「平日ランチ800円コーヒー付」元日礼拝
降誕節第2主日礼拝
讃美歌486「飢えている人と」

マタイによる福音書22章34-40節
明けましておめでとうございます。2022年が終わり、2023年の新しい朝を迎えました。
今日の聖書箇所は、イエス様に敵対するファリサイ派の人々がイエス様と対話をする場面である。
一人の律法の専門家が、イエス様を試そうとして尋ねる。「先生、律法の中で、どの掟が最も重要でしょうか」。

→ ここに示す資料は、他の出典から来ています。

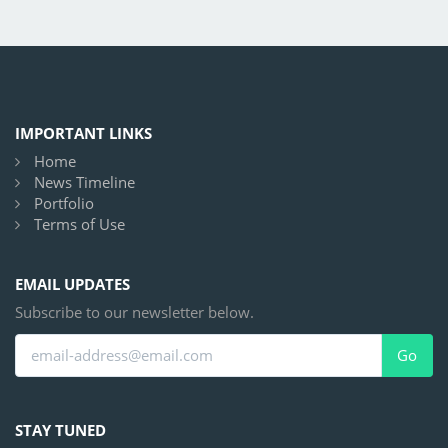
IMPORTANT LINKS
Home
News Timeline
Portfolio
Terms of Use
EMAIL UPDATES
Subscribe to our newsletter below.
Go
STAY TUNED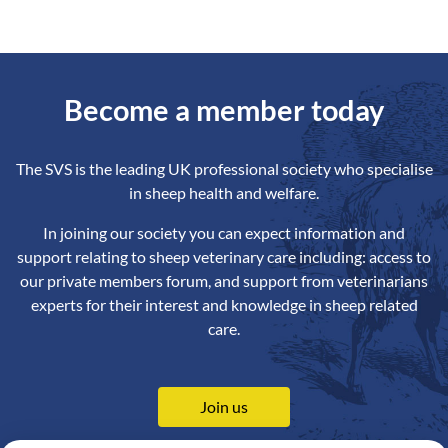
Become a member today
The SVS is the leading UK professional society who specialise
in sheep health and welfare.
In joining our society you can expect information and
support relating to sheep veterinary care including: access to
our private members forum, and support from veterinarians
experts for their interest and knowledge in sheep related
care.
Join us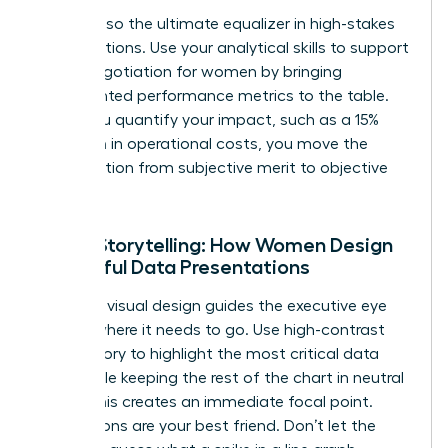
Data is also the ultimate equalizer in high-stakes
conversations. Use your analytical skills to support
salary negotiation for women
by bringing
documented performance metrics to the table.
When you quantify your impact, such as a 15%
reduction in operational costs, you move the
conversation from subjective merit to objective
value.
Visual Storytelling: How Women Design
Impactful Data Presentations
Effective visual design guides the executive eye
exactly where it needs to go. Use high-contrast
color theory to highlight the most critical data
point while keeping the rest of the chart in neutral
tones. This creates an immediate focal point.
Annotations are your best friend. Don’t let the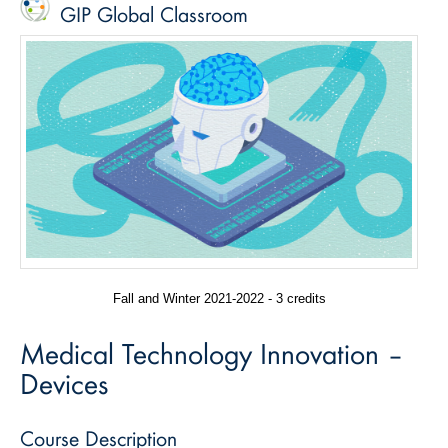
GIP Global Classroom
Fall and Winter 2021-2022 - 3 credits
Medical Technology Innovation –
Devices
Course Description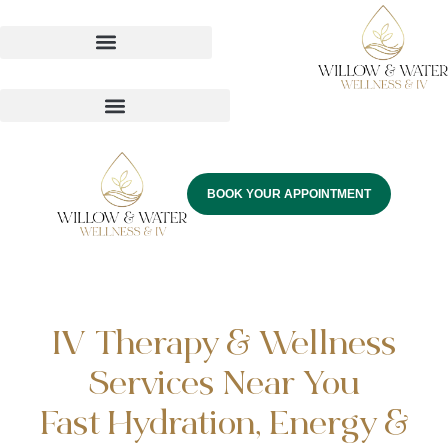
BOOK YOUR APPOINTMENT
IV Therapy & Wellness
Services Near You
Fast Hydration, Energy &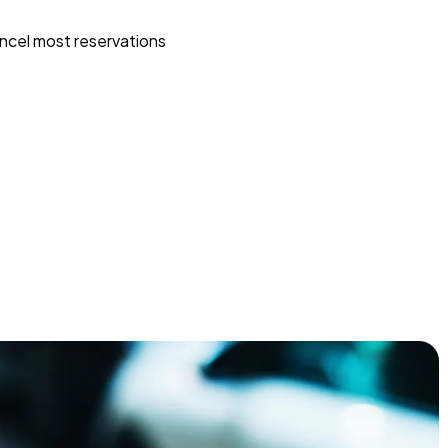
ncel most reservations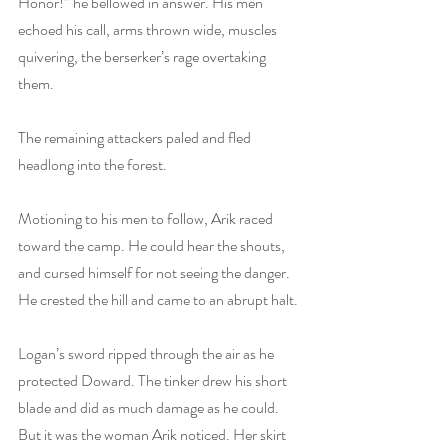
Honor!” he bellowed in answer. His men 
echoed his call, arms thrown wide, muscles 
quivering, the berserker’s rage overtaking 
them.
The remaining attackers paled and fled 
headlong into the forest.
Motioning to his men to follow, Arik raced 
toward the camp. He could hear the shouts, 
and cursed himself for not seeing the danger. 
He crested the hill and came to an abrupt halt.
Logan’s sword ripped through the air as he 
protected Doward. The tinker drew his short 
blade and did as much damage as he could. 
But it was the woman Arik noticed. Her skirt 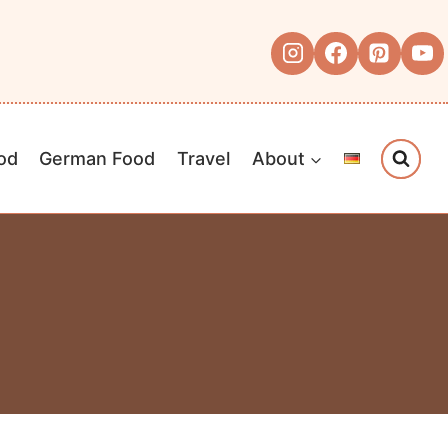
od
German Food
Travel
About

これは律法の中で一番大切とされている掟を答えさせる質問なので、敵対する者を困らせるには簡単な質問のように感じる。
もしかすると、サドカイ派の人々もファリサイ派の人々もイエス様が何を大切にしているのかを全くわかっていなかったのかもしれない。
イエス様が律法について何の知識も持たずに独自の信仰を言い表し、罪人と敢えて交わったり、律法を軽視するような言動を繰り返しているのだ、と思っていたのかもしれない。
それだけに、イエス様の完璧な答えにサドカイ派の人々とファリサイ派の人々は驚いたことだろう。
イエス様は、心で感じる面、頭で考える面で、すべてにおいて神様を愛することの大切さに言及している。それに次いで隣人を愛することの大切さについても答えており、サドカイ派やファリサイ派の人たちにとってもツッコミどころの無い答えになっている。
今日の宣教題を「平日ランチ800円コーヒー付」とした。これは、私が学生時代に働いていた京都の割烹料理屋で、ランチタイムに店の前に張り出されていた紙に書かれていた言葉である。
店の大将が、儲け度返しで、来てくれるお客さんのために決めた値段設定である。私は大将のこの値段設定に、隣人を心から愛すことを実践する姿勢を見た。
新しい1年も、皆さんも片手間で愛するのではなく、積極的に愛する歩みを進めましょう。